→ **Exercise details**
Please repeat the lines of the material starting at the line that contains "26 février 2026" and ending at the line that contains "(СО-200мм)КU 100.34(20).38,5(31,5) - BGМ, №", both included. Leave the pictures out of your answer.

* * * * *

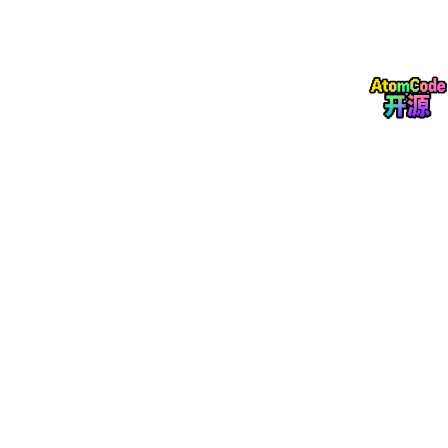
正在被施压提高AI使用率，于是他们干脆编造任务来刷数据。
具体怎么回事？
亚马逊内部有个平台叫MeshClaw，公司会追踪每个员工的"AI tok
en消耗量"——你用AI越多，数据越好看。
然后呢？
•员工开始
制造无意义的AI任务
，就为了把token数刷上去
•有人
创建无用的AI
agent
，专门来消耗token
•甚至出现了**“agent制造agent再评价agent”** 的套娃行为
这不是勤奋，这是
数字时代的磨洋工
。
Fortune的标题更直白：“Token Maxing”——
刷token
。
你以为AI取代了996？不，AI创造了新的996——
假装用AI
。
——————————————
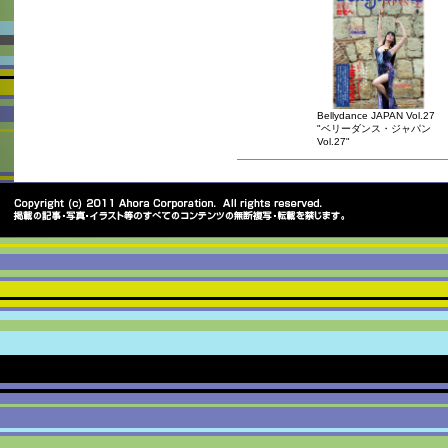
Bellydance JAPAN Vol.27
"ベリーダンス・ジャパン
Vol.27"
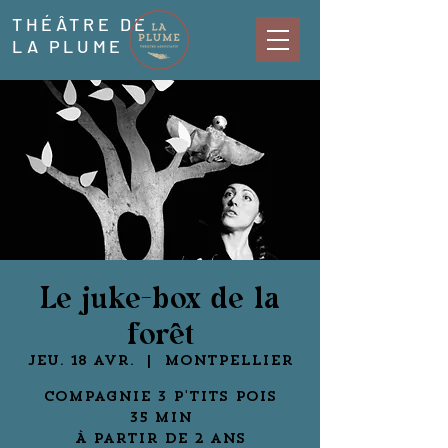
THÉÂTRE DE
LA PLUME
Le juke-box de la
forêt
jeu. 18 avr.
  |  
Montpellier
Compagnie 3 P'tits pois
35 min
À partir de 2 ans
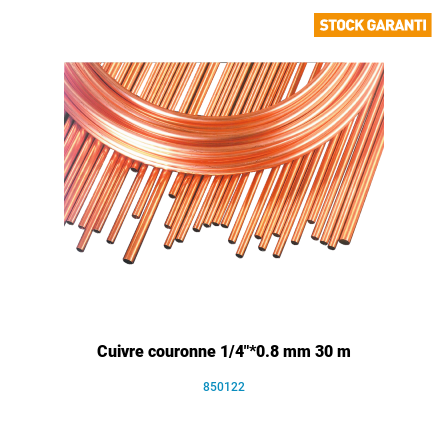
Cuivre couronne 1/4"*0.8 mm 30 m
850122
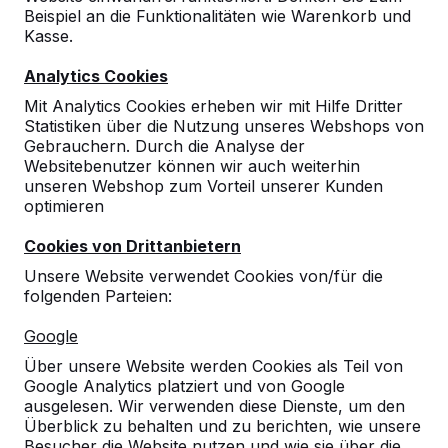
Beispiel an die Funktionalitäten wie Warenkorb und
Kasse.
Analytics Cookies
Mit Analytics Cookies erheben wir mit Hilfe Dritter
Statistiken über die Nutzung unseres Webshops von
Gebrauchern. Durch die Analyse der
Tischtennistische, Bänke und
Websitebenutzer können wir auch weiterhin
unseren Webshop zum Vorteil unserer Kunden
Spieltische aus Beton.
optimieren
Bestellen Sie direkt beim Hersteller der
robustesten Spieltische.
Cookies von Drittanbietern
Unsere Tische ansehen -->
Unsere Website verwendet Cookies von/für die
folgenden Parteien:
Google
Über unsere Website werden Cookies als Teil von
Google Analytics platziert und von Google
Entdecken Sie unser komplettes
ausgelesen. Wir verwenden diese Dienste, um den
Sortiment
Überblick zu behalten und zu berichten, wie unsere
Besucher die Website nutzen und wie sie über die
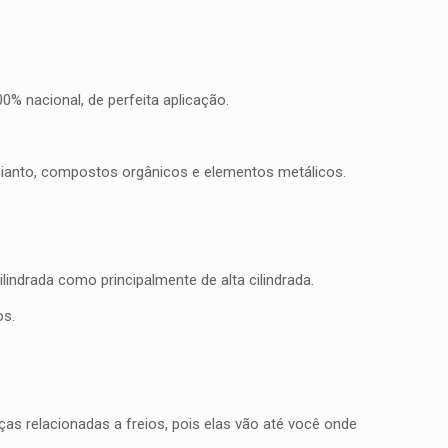
% nacional, de perfeita aplicação.
mianto, compostos orgânicos e elementos metálicos.
indrada como principalmente de alta cilindrada.
os.
as relacionadas a freios, pois elas vão até você onde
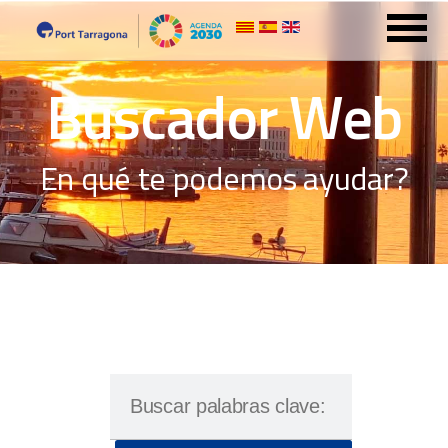
Buscador Web
En qué te podemos ayudar?
Buscar
palabras
clave:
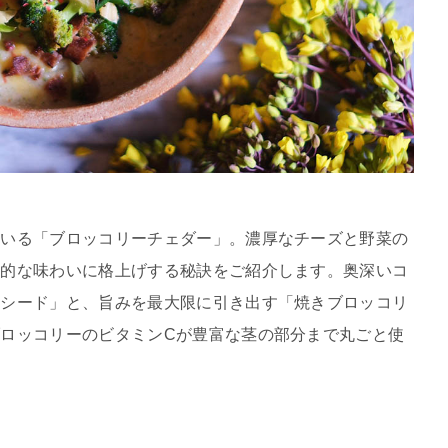
ている「ブロッコリーチェダー」。濃厚なチーズと野菜の
格的な味わいに格上げする秘訣をご紹介します。奥深いコ
リシード」と、旨みを最大限に引き出す「焼きブロッコリ
ロッコリーのビタミンCが豊富な茎の部分まで丸ごと使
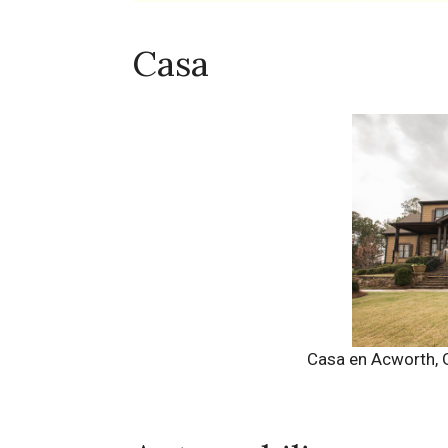
Casa
Casa en Acworth, G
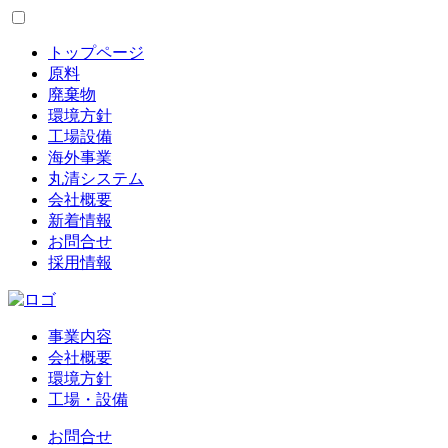
トップページ
原料
廃棄物
環境方針
工場設備
海外事業
丸清システム
会社概要
新着情報
お問合せ
採用情報
事業内容
会社概要
環境方針
工場・設備
お問合せ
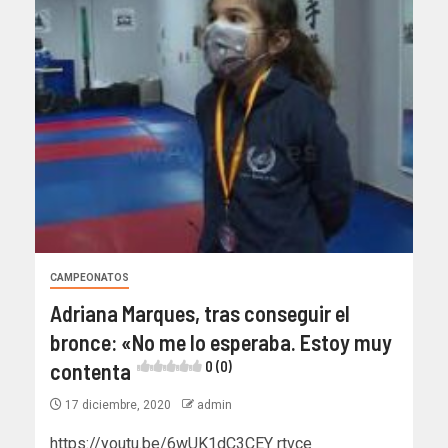
CAMPEONATOS
Adriana Marques, tras conseguir el
bronce: «No me lo esperaba. Estoy muy
contenta
0 (0)
17 diciembre, 2020
admin
https://youtu.be/6wUK1dC3CEY rtvce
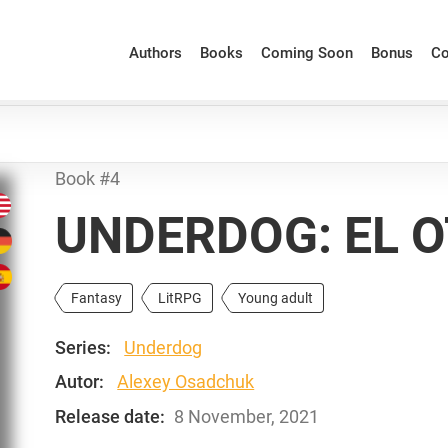
Authors
Books
Coming Soon
Bonus
Co
Book #4
UNDERDOG: EL 
Fantasy
LitRPG
Young adult
Series:
Underdog
Autor:
Alexey Osadchuk
Release date:
8 November, 2021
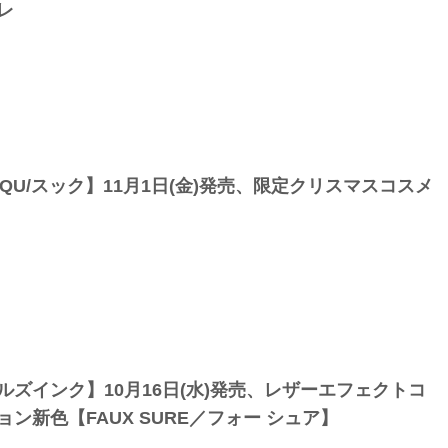
レ
QQU/スック】11月1日(金)発売、限定クリスマスコスメ
ルズインク】10月16日(水)発売、レザーエフェクトコ
ョン新色【FAUX SURE／フォー シュア】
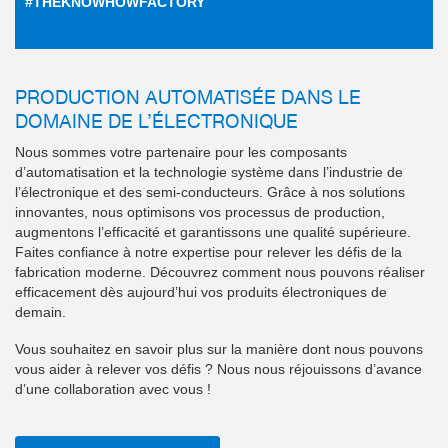
#THEKNOWHOWFACTORY
PRODUCTION AUTOMATISÉE DANS LE
DOMAINE DE L’ÉLECTRONIQUE
Nous sommes votre partenaire pour les composants
d’automatisation et la technologie système dans l’industrie de
l’électronique et des semi-conducteurs. Grâce à nos solutions
innovantes, nous optimisons vos processus de production,
augmentons l’efficacité et garantissons une qualité supérieure.
Faites confiance à notre expertise pour relever les défis de la
fabrication moderne. Découvrez comment nous pouvons réaliser
efficacement dès aujourd’hui vos produits électroniques de
demain.
Vous souhaitez en savoir plus sur la manière dont nous pouvons
vous aider à relever vos défis ? Nous nous réjouissons d’avance
d’une collaboration avec vous !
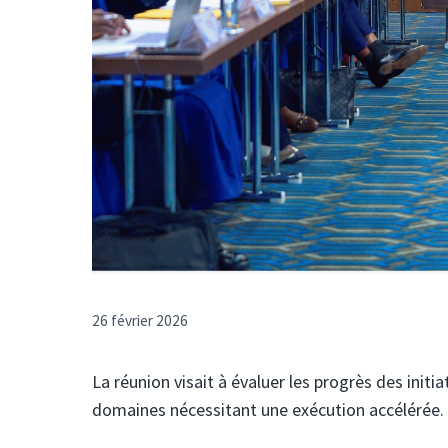
26 février 2026
La réunion visait à évaluer les progrès des initi
domaines nécessitant une exécution accélérée.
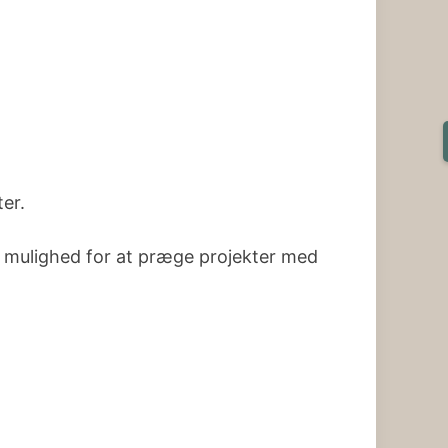
er.
år mulighed for at præge projekter med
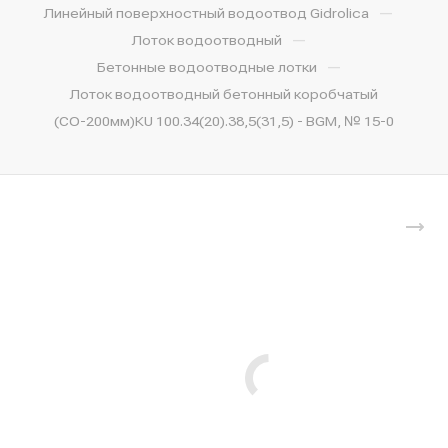
—
Линейный поверхностный водоотвод Gidrolica
—
Лоток водоотводный
—
Бетонные водоотводные лотки
Лоток водоотводный бетонный коробчатый
(СО-200мм)КU 100.34(20).38,5(31,5) - BGМ, № 15-0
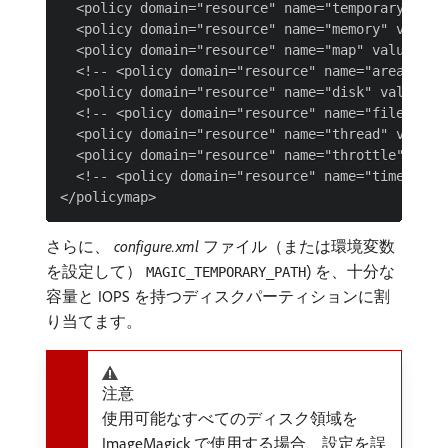
  <policy domain="resource" name="temporary-path"
  <policy domain="resource" name="memory" value="
  <policy domain="resource" name="map" value="100
  <!-- <policy domain="resource" name="area" valu
  <policy domain="resource" name="disk" value="10
  <!-- <policy domain="resource" name="file" valu
  <policy domain="resource" name="thread" value="
  <policy domain="resource" name="throttle" value
  <!-- <policy domain="resource" name="time" valu
さらに、
configure.xml
ファイル（または環境変数
を設定して）
) を、十分な
MAGIC_TEMPORARY_PATH
容量と IOPS を持つディスクパーティションに割
り当てます。
注意
使用可能なすべてのディスク領域を
ImageMagick で使用する場合、設定を誤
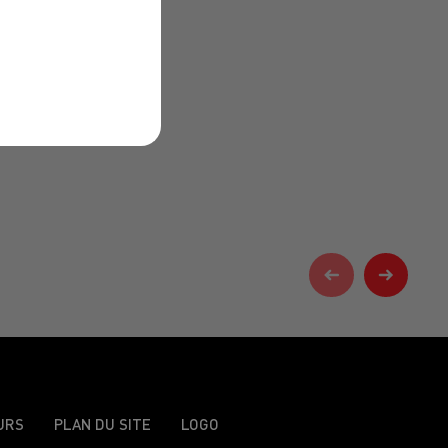
URS
PLAN DU SITE
LOGO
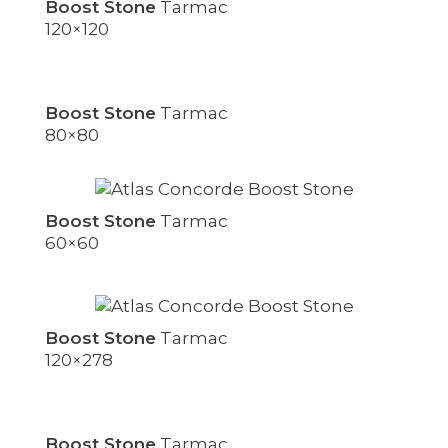
Boost Stone
Tarmac
120×120
Boost Stone
Tarmac
80×80
Boost Stone
Tarmac
60×60
Boost Stone
Tarmac
120×278
Boost Stone
Tarmac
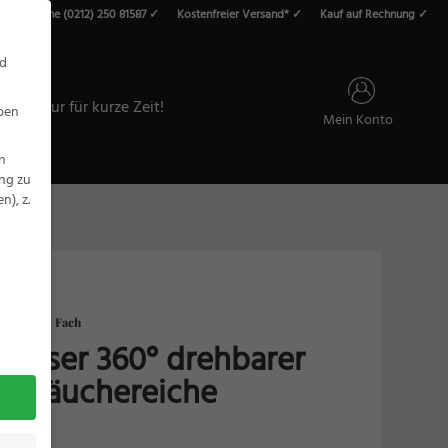
vice-Hotline (0212) 250 81587 ✓
Kostenfreier Versand* ✓
Kauf auf Rechnung ✓
roducts
earch
nd
ALE – Nur für kurze Zeit!
eben
Mein Konto
n
ung zu
), z.
esser 360° drehbarer
k Räuchereiche
€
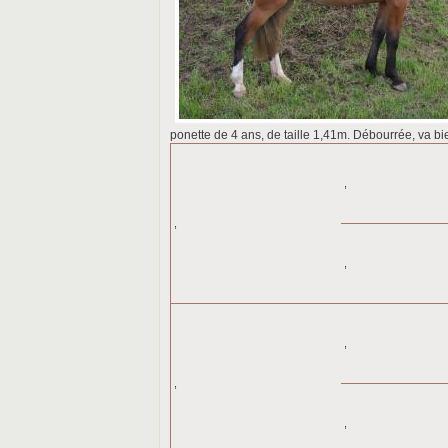
ponette de 4 ans, de taille 1,41m. Débourrée, va bi
,
,
,
,
,
,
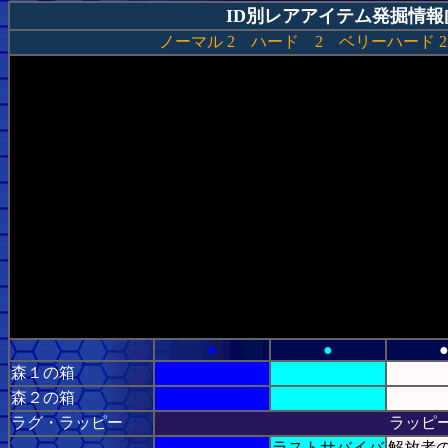
ID別レアアイテム発掘情報[
ノーマル
2
ハード
2
ベリーハード
2
●
●
森１の箱
森２の箱
ラグ・ラッピー
ラッピ
ラストサバイバ
解放者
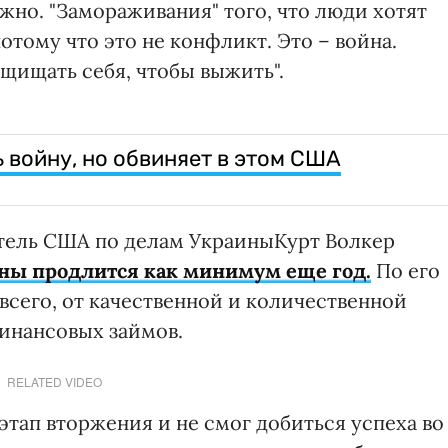
жно. "Замораживания" того, что люди хотят
потому что это не конфликт. Это – война.
щищать себя, чтобы выжить".
 войну, но обвиняет в этом США
ель США по делам УкраиныКурт Волкер
ны продлится как минимум еще год.
По его
 всего, от качественной и количественной
инансовых займов.
RELATED VIDEO
тап вторжения и не смог добиться успеха во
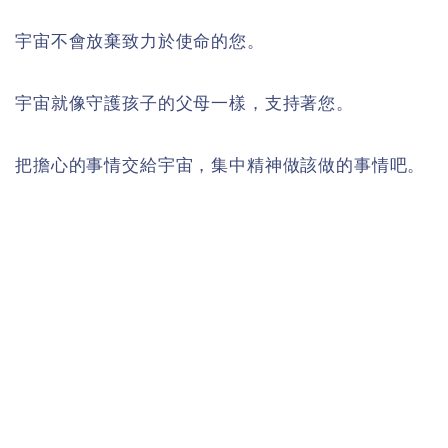
宇宙不會放棄致力於使命的您。
宇宙就像守護孩子的父母一樣，支持著您。
把擔心的事情交給宇宙，集中精神做該做的事情吧。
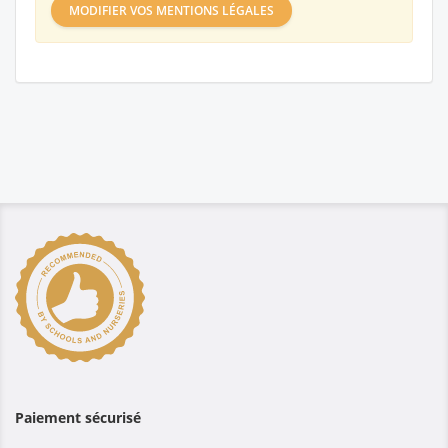
MODIFIER VOS MENTIONS LÉGALES
Paiement sécurisé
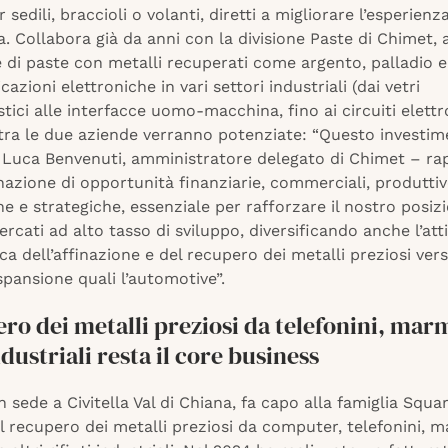
 sedili, braccioli o volanti, diretti a migliorare l’esperienz
a. Collabora già da anni con la divisione Paste di Chimet, a
di paste con metalli recuperati come argento, palladio e
cazioni elettroniche in vari settori industriali (dai vetri
tici alle interfacce uomo-macchina, fino ai circuiti elettr
 tra le due aziende verranno potenziate: “Questo investi
uca Benvenuti, amministratore delegato di Chimet – ra
azione di opportunità finanziarie, commerciali, produttiv
e e strategiche, essenziale per rafforzare il nostro posi
ercati ad alto tasso di sviluppo, diversificando anche l’atti
ica dell’affinazione e del recupero dei metalli preziosi ver
spansione quali l’automotive”.
ero dei metalli preziosi da telefonini, marm
ndustriali resta il core business
 sede a Civitella Val di Chiana, fa capo alla famiglia Squa
l recupero dei metalli preziosi da computer, telefonini, m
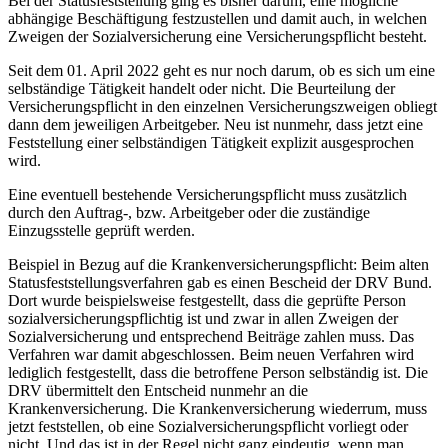
Bei der Statusfeststellung ging es bisher darum, eine mögliche
abhängige Beschäftigung festzustellen und damit auch, in welchen
Zweigen der Sozialversicherung eine Versicherungspflicht besteht.
Seit dem 01. April 2022 geht es nur noch darum, ob es sich um eine
selbständige Tätigkeit handelt oder nicht. Die Beurteilung der
Versicherungspflicht in den einzelnen Versicherungszweigen obliegt
dann dem jeweiligen Arbeitgeber. Neu ist nunmehr, dass jetzt eine
Feststellung einer selbständigen Tätigkeit explizit ausgesprochen
wird.
Eine eventuell bestehende Versicherungspflicht muss zusätzlich
durch den Auftrag-, bzw. Arbeitgeber oder die zuständige
Einzugsstelle geprüft werden.
Beispiel in Bezug auf die Krankenversicherungspflicht: Beim alten
Statusfeststellungsverfahren gab es einen Bescheid der DRV Bund.
Dort wurde beispielsweise festgestellt, dass die geprüfte Person
sozialversicherungspflichtig ist und zwar in allen Zweigen der
Sozialversicherung und entsprechend Beiträge zahlen muss. Das
Verfahren war damit abgeschlossen. Beim neuen Verfahren wird
lediglich festgestellt, dass die betroffene Person selbständig ist. Die
DRV übermittelt den Entscheid nunmehr an die
Krankenversicherung. Die Krankenversicherung wiederrum, muss
jetzt feststellen, ob eine Sozialversicherungspflicht vorliegt oder
nicht. Und das ist in der Regel nicht ganz eindeutig, wenn man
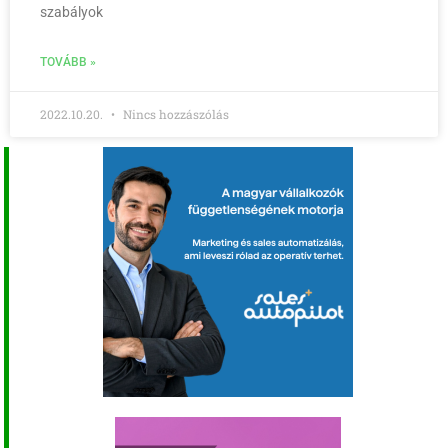
szabályok
TOVÁBB »
2022.10.20.
Nincs hozzászólás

* * * * *

→ **Your response**
26 février 2026
La réunion visait à évaluer les progrès des initi
domaines nécessitant une exécution accélérée.
er.
år mulighed for at præge projekter med
—
Линейный поверхностный водоотвод Gidrolica
—
Лоток водоотводный
—
Бетонные водоотводные лотки
Лоток водоотводный бетонный коробчатый
(СО-200мм)КU 100.34(20).38,5(31,5) - BGМ, № 15-0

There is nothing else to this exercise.